Use the following Python script to monitor the FastCGI server using the UNIX socket without additional dependencies.

#!/usr/bin/env python 

import sys
import socket
import struct


class FCGIPingClient:
  # FCGI protocol version    
  FCGI_VERSION = 1
  
  # FCGI record types
  FCGI_BEGIN_REQUEST = 1
  FCGI_PARAMS =4

  # FCGI roles
  FCGI_RESPONDER = 1

  # FCGI header length
  FCGI_HEADER_LENGTH = 8

  def __init__(self, socket_path = "/var/run/php/php7.0-fpm.sock", socket_timeout = 5.0, challenge = "/ping", response = "pong" ):
    self.socket = socket.socket(socket.AF_UNIX, socket.SOCK_STREAM)
    self.socket_path = socket_path
    self.set_socket_timeout(socket_timeout)
    self.challenge = challenge
    self.response  = response
    self.request_id = 1

    self.params = {
      "SCRIPT_NAME": self.challenge,
      "SCRIPT_FILENAME": self.challenge,
      "QUERY_STRING": "",
      "REQUEST_METHOD": "GET",
    }


  def set_socket_timeout(self, timeout): 
    self.socket_timeout = timeout
    self.socket.settimeout(self.socket_timeout)

  def connect(self):
    try:
      self.socket.connect(self.socket_path)
    except:
      print(sys.exc_info()[1])
      sys.exit(1)

  def close(self):
    self.socket.close()

  def define_begin_request(self):
    fcgi_begin_request = struct.pack("!HB5x", self.FCGI_RESPONDER, 0)
    fcgi_header        = struct.pack("!BBHHBx", self.FCGI_VERSION, self.FCGI_BEGIN_REQUEST, self.request_id, len(fcgi_begin_request), 0)
    self.fcgi_begin_request = fcgi_header + fcgi_begin_request

  def define_parameters(self):
    parameters = [] 
    for name, value in self.params.items():
      parameters.append(chr(len(name)) + chr(len(value)) + name + value)

    parameters             = ''.join(parameters)
    parameters_length      = len(parameters)
    parameters_padding_req = parameters_length & 7
    parameters_padding     = b'\x00'* parameters_padding_req

    fcgi_header_start = struct.pack("!BBHHBx", self.FCGI_VERSION, self.FCGI_PARAMS, self.request_id, parameters_length , parameters_padding_req)
    fcgi_header_end   = struct.pack("!BBHHBx", self.FCGI_VERSION, self.FCGI_PARAMS, self.request_id, 0, 0)
    self.fcgi_params = fcgi_header_start  + parameters.encode() + parameters_padding + fcgi_header_end
    
  def execute(self):
    try:
      self.socket.send(self.fcgi_begin_request)
      self.socket.send(self.fcgi_params)

      header = self.socket.recv(self.FCGI_HEADER_LENGTH)
      fcgi_version, request_type, request_id, request_length, request_padding = struct.unpack("!BBHHBx", header)

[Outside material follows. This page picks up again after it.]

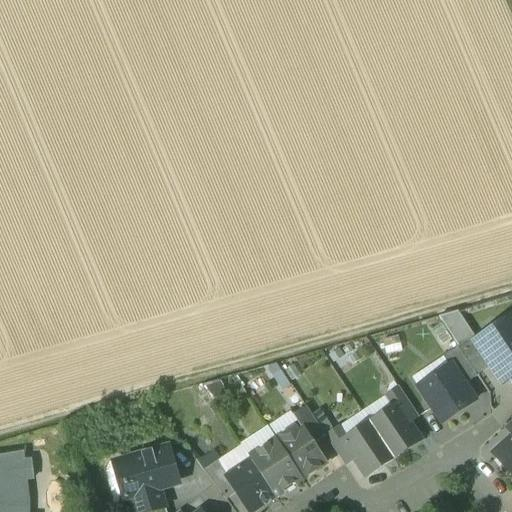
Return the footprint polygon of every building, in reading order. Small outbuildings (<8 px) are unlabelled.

      if request_type == 6: 
        self.raw_data=self.socket.recv(request_length)
      else:
        self.raw_status_data = ""
        if request_type == 7:
          sys.exit(2)
        else:
          sys.exit(3)
    except:
      sys.exit(4)
    self.data = self.raw_data.decode().split("\r\n\r\n")[1]

  def make_request(self):
    self.define_begin_request()
    self.define_parameters()
    self.connect()
    self.execute()
    self.close()

  def return_status(self):
    if self.data == self.response:
      sys.exit(0)
    else:
      sys.exit(1)

fcgi_client = FCGIPingClient( socket_path = "/var/run/php/php7.0-fpm.sock", challenge = "/ruok", response = "imok" )
fcgi_client.make_request()
fcgi_client.return_status()

Use the following command to perform a specific operation that depends on the received response.

$ sudo -u www-data python /usr/local/bin/fpm-monitor.py && (echo "green") || (echo "red") 

It is using the same mechanism as the previous one.